KuCoin logo with legal scales representing settlement with U.S. regulator over derivatives case

KuCoin agrees to $500,000 settlement with U.S. regulator as long-running derivatives case ends

KuCoin, the crypto exchange, has agreed to pay $500,000 to resolve a civil enforcement case brought by the United States Commodity Futures Trading Commission (CFTC), closing a dispute over how the platform allowed American users to access its trading services. The settlement was approved by a federal court in New York and includes a permanent order preventing the company from offering certain services to U.S. customers unless it first registers with the regulator.

The case centered on allegations that KuCoin allowed people in the United States to trade on its platform even though the exchange had not registered with the CFTC as required under U.S. commodities law. Regulators said the platform operated systems that matched and processed trading orders for digital asset derivatives without the legal approval needed to serve American traders.

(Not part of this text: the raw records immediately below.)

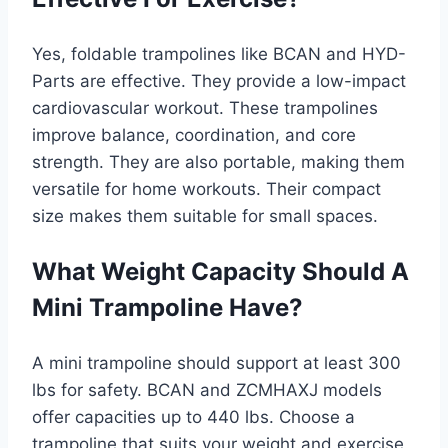
Yes, foldable trampolines like BCAN and HYD-
Parts are effective. They provide a low-impact
cardiovascular workout. These trampolines
improve balance, coordination, and core
strength. They are also portable, making them
versatile for home workouts. Their compact
size makes them suitable for small spaces.
What Weight Capacity Should A
Mini Trampoline Have?
A mini trampoline should support at least 300
lbs for safety. BCAN and ZCMHAXJ models
offer capacities up to 440 lbs. Choose a
trampoline that suits your weight and exercise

Although the exchange did not admit or deny the allegations, it agreed to pay the penalty and accept the court order in order to close the civil case. This type of settlement is common in financial regulation cases, where companies resolve disputes without formally accepting liability.

Background context

The dispute began in March 2024 when the CFTC filed a complaint against several entities connected to KuCoin, including Peken Global Limited, the company that operated the exchange’s trading platform. Regulators accused the exchange of violating U.S. trading rules between 2019 and 2023 by offering commodity futures, swaps, and other leveraged crypto trading products without proper registration.

According to the complaint, KuCoin also failed to put in place strong identity checks and safeguards that could have stopped American customers from accessing the platform. Investigators said the exchange claimed to have compliance controls, but those measures did not effectively prevent U.S. traders from using its services.

An earlier attempt to resolve the case faced delays during court review in 2025. The judge overseeing the matter asked the parties to revisit parts of the proposed settlement before approving the final agreement, which pushed the resolution into 2026.

Under the final order, KuCoin must not allow U.S. users to trade on its platform unless it first registers with the CFTC as a regulated trading venue. The court order also permanently bars the company from repeating the conduct described in the regulator’s complaint.

The CFTC decided not to demand repayment of the full trading fees the exchange earned from U.S. customers. Officials said the decision reflected KuCoin’s cooperation during the investigation and the fact that the company had already paid nearly $300 million in penalties in related criminal cases tied to compliance failures and unlicensed operations.

The settlement is part of a wider effort by U.S. authorities to tighten oversight of the crypto industry. In recent years, regulators have taken action against several global exchanges accused of operating in the United States without following financial rules. This case reinforces a message regulators have been repeating more often: exchanges that want access to U.S. users must follow the same registration and compliance standards that apply to traditional financial trading platforms.